▸ Exercise
Select and copy every line in the records that follow containing the word "below". Case counts.

▸ Given records
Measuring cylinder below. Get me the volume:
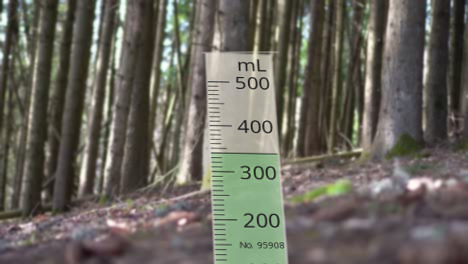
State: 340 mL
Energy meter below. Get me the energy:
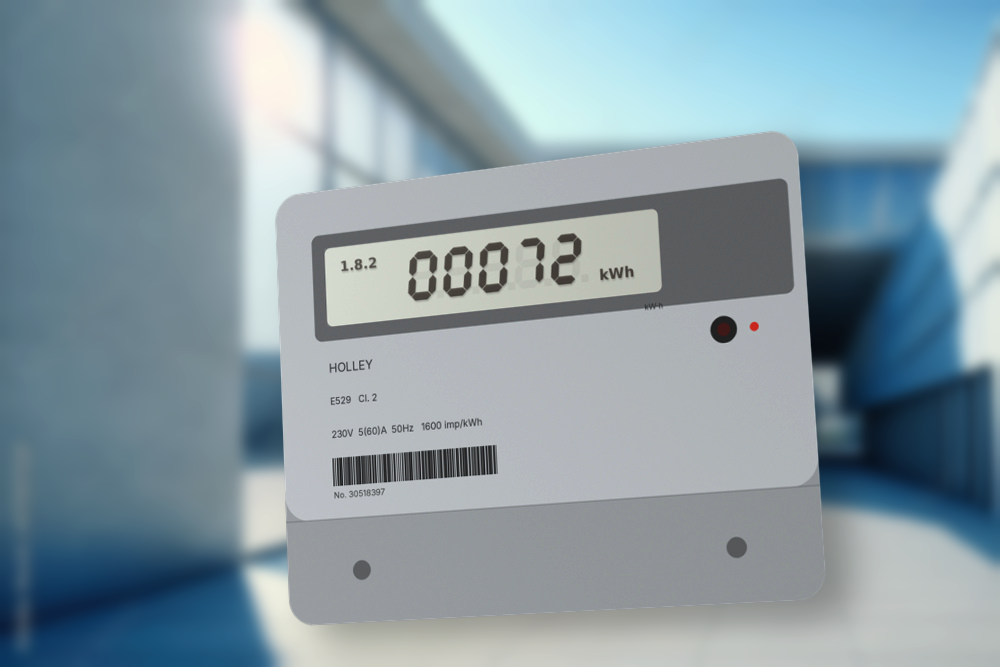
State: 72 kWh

--

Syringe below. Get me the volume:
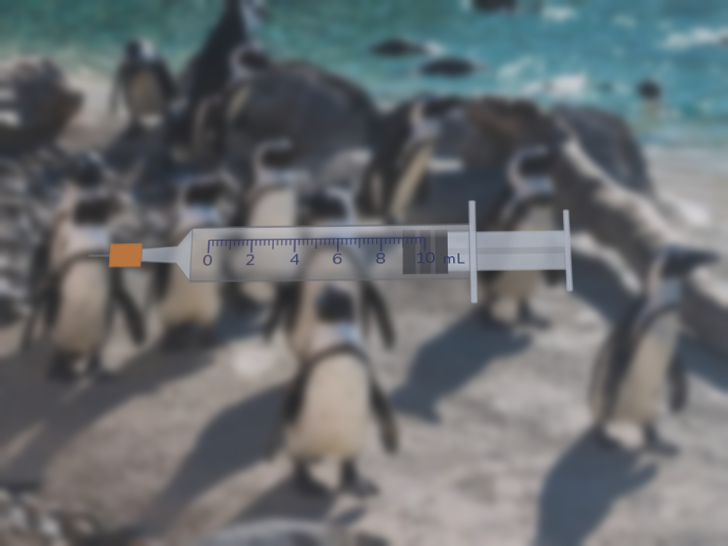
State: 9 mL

* * *

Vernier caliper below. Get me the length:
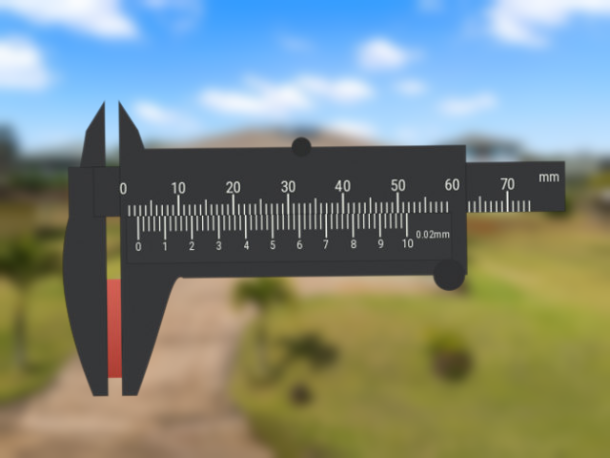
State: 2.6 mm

▸ Result for this task
Measuring cylinder below. Get me the volume:
Energy meter below. Get me the energy:
Syringe below. Get me the volume:
Vernier caliper below. Get me the length:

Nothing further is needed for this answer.